Feels like this will benefit from some sort of fuzzy deduplication in the pictrs storage. I bet there are a lot of similar pics in there. E.g. if one pic or a gif is very similar to another, say just different quality or size, or compression, it should keep only one copy. It might already do this for the same files uploaded by different people as those can be compared trivially via hashing, but I doubt it does similarity based deduplication.
How has your Lemmy experience been on a self hosted instance? I'm currently using lemmy.world and it's very error prone, would self hosting reduce those errors at the expense of anything? Does federation take long or do you find you're getting federated content quickly enough?
The experience has been pretty good, to be honest. No instability, easy updates, etc. I find federated content quite quickly, because I use this script to populate the "All" feed.
You won't get any old content, so that's a downside. You'll only get content after you start federating. Unless someone votes or comments on old content.
Other than that the only downside is spending time maintaining and updating it.
I really hope it doesn't get purged if lemmy is to be a Reddit replacement. A lot of the value Reddit had was obscure knowledge and making google searches actually usable.

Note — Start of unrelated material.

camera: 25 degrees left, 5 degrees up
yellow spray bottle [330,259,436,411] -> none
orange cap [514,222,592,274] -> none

Depends. If you have a lot of users posting a lot of pictures and you use pictrs out of the box config, then a lot. If you are just running a few users with finite communities being synced then a lot less. The number is going to vary a lot as lemmy grows and gets older so hard to document realistic expectations. But docker images are probably going to take up more disk space than actual contents unless you get quite big. I just threw my PG volume into a tgz to move servers and it's less than a gig.
Unless they changed all of the comment and post ids to bigints that'll probably bring the site down before it runs out of storage. In defense of the lemmy developers they have been receptive to feedback, so I don't think it'll take long for that to be fixed if it hasn't already.

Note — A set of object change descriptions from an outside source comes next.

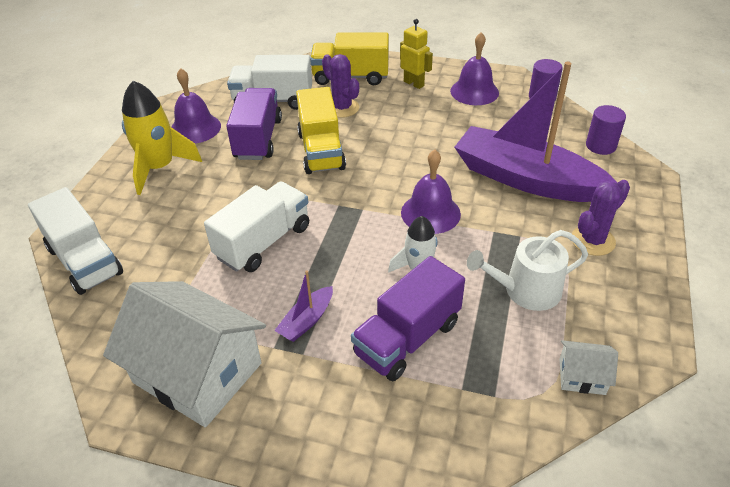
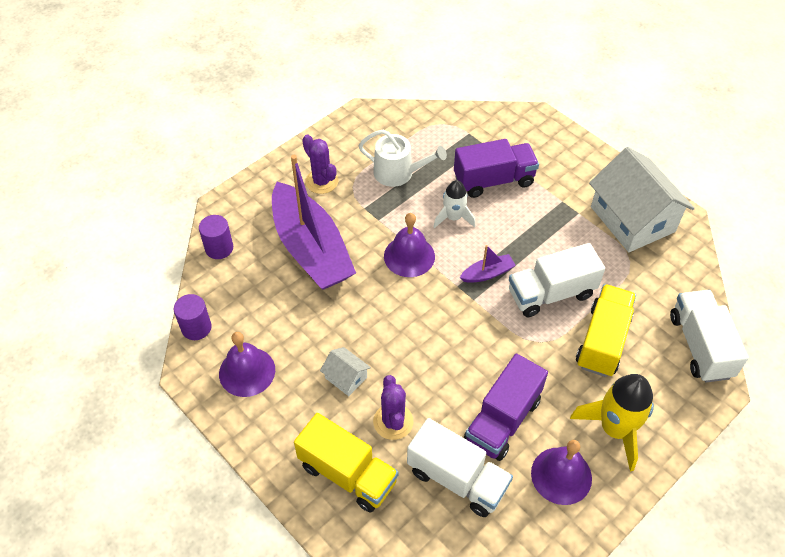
camera: 150 degrees left, 10 degrees up
purple boat [274,270,333,342] -> purple boat moved to [460,245,516,283]
yellow truck [296,87,346,174] -> yellow truck moved to [576,284,636,377]
yellow robot [400,19,433,89] -> none
white house [560,340,618,395] -> white house moved to [320,347,371,396]
purple cactus [572,180,630,256] -> purple cactus turned 60 degrees clockwise [302,134,338,194]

My instance eats up almost 100MB everyday. It mostly depends on what your users subscribe to. It was barely growing on my first few days until I invited a couple of friends over to try it out.

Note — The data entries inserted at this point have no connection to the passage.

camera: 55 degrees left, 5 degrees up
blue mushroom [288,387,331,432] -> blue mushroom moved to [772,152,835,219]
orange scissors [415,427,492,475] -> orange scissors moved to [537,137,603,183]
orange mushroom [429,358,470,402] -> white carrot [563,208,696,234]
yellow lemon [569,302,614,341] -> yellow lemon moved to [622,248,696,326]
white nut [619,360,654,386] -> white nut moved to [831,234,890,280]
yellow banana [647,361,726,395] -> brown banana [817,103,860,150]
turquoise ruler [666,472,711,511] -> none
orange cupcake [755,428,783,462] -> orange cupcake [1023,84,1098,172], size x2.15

My instance dormi.zone has been running for around 3½ weeks now, has a 3-digit amount of users and hosts a community with little more than 1000 subscribers. Here's how much storage it currently takes up:
6.2 GiB postgres
4.9 GiB pictrs
In the default Ansible configuration, storage will mostly be accumulated by log files that are automatically generated by Docker and deleted whenever you restart the Docker containers.
I disagree. One big hunk of value of a place like this is being able to look back at old threads. How many times did people say they always put "Reddit" in front of their Google searches to get the information they were looking for? This could be the same.